Опираясь на исследования этого автора, мы находим яркие символистские мотивы и в прозе Якобсена, писателя, которого традиционное литературоведение относит к разряду материалистов. К примеру, то же уподобление «бродячей крови» забродившему винограду встречается в стихахпоэта-символиста Поля Верлена, написанных во второй половине семидесятых, т.е. в те же годы, что и роман Якобсена: «О, кровь из виноградных лоз! Оты, вино из вены черной!» («Сбор винограда»). Процитированные выше фрагменты романа обнаруживают связь русского символизма с творчеством Якобсена, вероятно, через  посредство поэзии Рильке, который писал свой роман «Записки Мартина Лауридса Бригге» тоже не без влияния скандинавского мистицизма. Поразительно созвучны цитированным выше строкам Якобсена стихи Михаила Кузмина: «В гроте Венерином мы горим…/Зовы голубок, россыпи роз…». У Николая Гумилёва в «Судном дне» (с посвящением Вяч.Иванову) те же стилистические фигуры:«Я приношу зовущему пророку/ Багряный сок из виноградин сердца».Известно, что Вяч.
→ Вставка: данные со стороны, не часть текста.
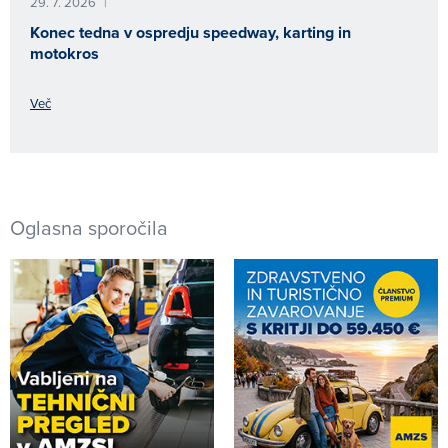
29. 7. 2026
|
Konec tedna v ospredju speedway, karting in
motokros
Več
Oglasna sporočila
Иванов был глубоким поклонником розенкрейцерства. Так же и Пастернак, увлеченный творчеством Рильке и Якобсена, в своё время выступил своеобразным проводникомих идей в среде русских поэтов.

Так что напрасно забыты эти символистские тенденции якобсеновской прозы. Они позволяют иначе взглянуть и на поэтику русского символизма, то есть иметь в виду, что она обусловлена не только французским влиянием, но и скандинавским.

 

Итак, розенкрейцерские истоки многих характерных мотивов прозы Якобсена сегодня очевидны. Подобный вывод влечет за собой и еще одно немаловажное, хотя и в известной степени спорное утверждение, – не слишком характерный для Лескова, но тем не менее присутствующий в его творчестве мотив «красной розы» как символа любви-страсти имеет скандинавское происхождение (напомним, что помимо Якобсена Лескову были знакомы идеи и другого скандинава – Готтфрида Келлера), а значит и философия розенкрейцерства была в определенной мере известна русскому прозаику (к примеру, он мог быть знаком с романом Вс. Соловьёва «Великий Розенкрейцер», вышедшим в 1899 году). Иначе может показаться странным, что на закате своего зрелого творчества он использует образ, который вне философских категорий мистического розенкрейцерства выглядит банальным и пошлым, по причине своей чрезвычайной популярности в литературе. По слову Умберто Эко, «роза как символическая фигура до того насыщена смыслами, что смысла у нее почти нет» (Заметки на полях «Имени розы»). Только присутствие глубокого религиозно-мистического подтекста сообщает этому избитому мотиву особую значимость и обобщенно-философский смысл.